Il a également fallu passer les cas spéciaux en revue un par un avec le canton, au cours d’une longue séance. Le plan a été mis à l’enquête publique. La centaine de déclassements a donné lieu à trente-trois oppositions. L’auteur de chacune a été reçu en conciliation, dans un marathon de séances qui a duré un mois. «C’est un domaine très émotionnel», estime Alain Brique. «Les arguments juridiques et techniques ne suffisent généralement pas à convaincre les gens du bien-fondé du projet.»
Le plan d’affectation, adoubé par le Conseil communal (délibératif), a été envoyé au canton. C’est lui qui notifiera ses décisions aux personnes ayant maintenu leurs oppositions. Elles pourront le cas échéant recourir en justice.

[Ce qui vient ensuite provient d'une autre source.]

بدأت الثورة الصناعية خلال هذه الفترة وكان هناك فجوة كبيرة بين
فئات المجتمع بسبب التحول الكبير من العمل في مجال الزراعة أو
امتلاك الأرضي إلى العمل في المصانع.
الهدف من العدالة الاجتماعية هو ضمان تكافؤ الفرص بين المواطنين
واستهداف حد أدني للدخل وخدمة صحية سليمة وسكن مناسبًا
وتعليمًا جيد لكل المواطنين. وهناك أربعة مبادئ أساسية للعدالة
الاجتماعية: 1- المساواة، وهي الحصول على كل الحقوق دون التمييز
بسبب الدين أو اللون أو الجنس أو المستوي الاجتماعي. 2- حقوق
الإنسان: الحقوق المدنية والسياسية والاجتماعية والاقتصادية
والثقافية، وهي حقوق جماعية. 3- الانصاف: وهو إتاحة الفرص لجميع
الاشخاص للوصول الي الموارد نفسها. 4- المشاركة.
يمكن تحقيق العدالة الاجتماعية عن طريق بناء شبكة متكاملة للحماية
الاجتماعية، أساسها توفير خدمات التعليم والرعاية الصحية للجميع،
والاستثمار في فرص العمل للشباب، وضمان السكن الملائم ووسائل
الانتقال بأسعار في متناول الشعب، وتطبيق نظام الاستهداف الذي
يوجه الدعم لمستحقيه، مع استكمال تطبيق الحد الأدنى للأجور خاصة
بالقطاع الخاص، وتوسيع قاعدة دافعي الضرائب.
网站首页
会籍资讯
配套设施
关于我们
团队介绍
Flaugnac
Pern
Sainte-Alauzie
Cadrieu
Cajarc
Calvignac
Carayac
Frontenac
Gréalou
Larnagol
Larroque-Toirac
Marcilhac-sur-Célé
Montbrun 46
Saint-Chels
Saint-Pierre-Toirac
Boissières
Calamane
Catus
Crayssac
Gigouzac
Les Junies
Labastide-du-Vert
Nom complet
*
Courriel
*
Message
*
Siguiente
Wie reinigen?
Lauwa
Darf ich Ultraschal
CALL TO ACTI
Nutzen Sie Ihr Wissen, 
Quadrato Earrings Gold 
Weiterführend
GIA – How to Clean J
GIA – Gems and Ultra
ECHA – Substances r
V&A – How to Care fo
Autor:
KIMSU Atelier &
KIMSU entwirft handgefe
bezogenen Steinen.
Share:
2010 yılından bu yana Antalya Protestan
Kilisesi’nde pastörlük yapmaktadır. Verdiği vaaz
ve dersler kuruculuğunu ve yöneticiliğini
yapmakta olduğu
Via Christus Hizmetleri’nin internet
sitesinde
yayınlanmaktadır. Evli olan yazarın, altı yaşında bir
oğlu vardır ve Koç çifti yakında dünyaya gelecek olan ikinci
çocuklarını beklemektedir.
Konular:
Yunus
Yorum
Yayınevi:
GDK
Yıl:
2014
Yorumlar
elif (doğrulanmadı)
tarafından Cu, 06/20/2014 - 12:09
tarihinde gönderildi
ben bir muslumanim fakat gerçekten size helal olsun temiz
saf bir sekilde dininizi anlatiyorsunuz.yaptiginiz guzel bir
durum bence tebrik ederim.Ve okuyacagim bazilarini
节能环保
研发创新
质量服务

Parmi les grands perdants figurent des personnes ayant acquis des terrains à bâtir vers 2017 – 2018, sans avoir eu vent du processus en cours et qui ont vu leur valeur s’effondrer. La commune est également touchée. Elle est propriétaire d’une quarantaine d’hectares déclassés, comme les terrains entourant l’ancien émetteur national de Sottens, dont le bâtiment accueille maintenant l’administration de Jorat-Menthue. Ce changement n’aura pas de conséquences financières directes. «Ils n’étaient pas valorisés au bilan», explique René Pernet.